High energy prices mean high fertiliser prices, lower applications and yields, and higher grain prices. In the short-term that means more hunger in poor countries. Even if rice prices from Asian exporters remain at their current elevated levels, there will be more hunger in Timor Leste, Laos, Cambodia, Myanmar and possibly Indonesia. Papua New Guinea and most Pacific island nations will be hit the hardest because they are highly dependent on food imports.

The longer-term consequences are possibly more troubling, but are much harder to analyse with the war still in its early stages. Historically, structural transformation in developing economies leads agriculture to decline in relative importance as the modern industrial and service sectors, mainly in urban areas, grow much faster. It has been the only sustainable pathway out of poverty. Any forces that slow this process, or even bring it to a halt, also slow or halt the reduction of poverty and hunger. These forces can be internal, such as hostile political environments, or external shocks, such as wars and food crises.

The sharply higher rural–urban terms of trade brought about by food crises significantly slow structural transformation. More agricultural workers remain on the farm, with fewer moving to more productive jobs off the farm or in urban areas. Rural poverty increases, agricultural productivity stagnates, and the country remains mired in poverty. Much of sub-Saharan Africa is caught in this trap, and a number of Asia Pacific countries remain vulnerable if the food crisis drags on.

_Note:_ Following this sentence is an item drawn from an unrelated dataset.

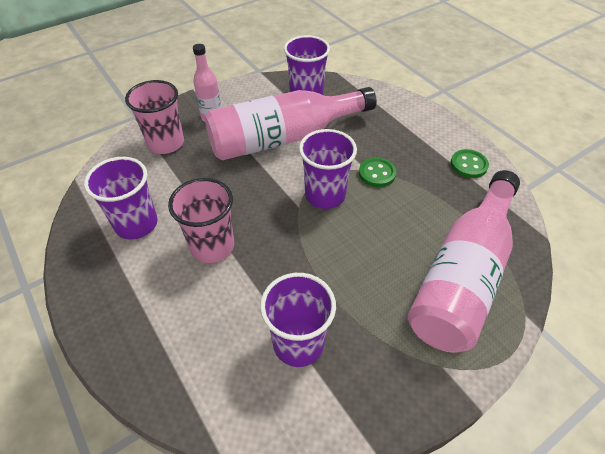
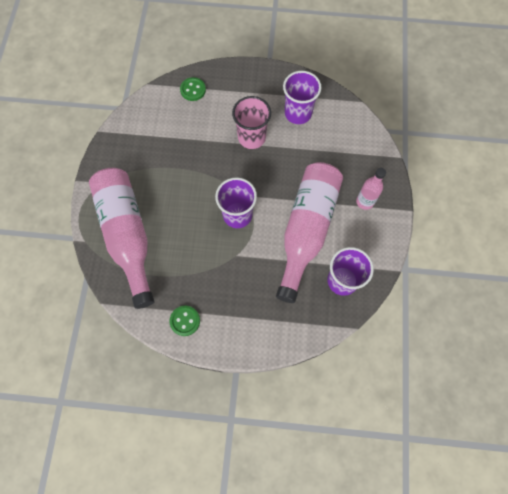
camera: 130 degrees right, 20 degrees up
(166, 143) = (358, 161): pink cup -> none
(298, 343) = (166, 137): purple cup -> none
(377, 173) = (228, 258): green button -> green button (193, 90)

Can anything be done now to prevent this dismal scenario from playing out? If there is anything the Western allies, or China, can do to prevent Russia from pursuing a ‘scorched earth’ campaign in Ukraine, they should try.

The most important thing is not to panic. There is enough wheat, rice and other foodstuffs in warehouses around the world or awaiting harvest in the northern hemisphere to ensure that no one need starve. But ‘don’t panic’ implies a level of trust in world grain markets to deliver the needed supplies in a timely manner. Such trust will depend on some degree of cooperation among participants in world rice and wheat markets.

The rice crisis in 2007–08 was caused by panicked importers, exporters and hoarding by small-scale participants along the rice supply chain. Prices spiked. Once the reality of adequate supplies was made apparent after Japan announced that two million tons of US long grain rice would be available for re-export from Japanese storage silos on 2 June 2008, rice prices fell very quickly. The world rice market stabilised in a matter of weeks, remaining fairly stable ever since. Trust in the world rice market has been re-established, at least among most Asian participants. ASEAN has played a surprising role in establishing and maintaining this trust.

Full and detailed accounting of current grain supplies by major exporters would go a long way toward preventing a repeat of the 2007–08 price panic. A pledge from these exporters to allocate supplies to customers most in need would eliminate importers’ fears, build trust, and stabilise the world grain economy. If the Ukraine war ends reasonably soon without destroying its farms and grain marketing infrastructure, a world food crisis can be avoided.

Dr Peter Timmer is Thomas D. Cabot Emeritus Professor of Development Studies at Harvard University.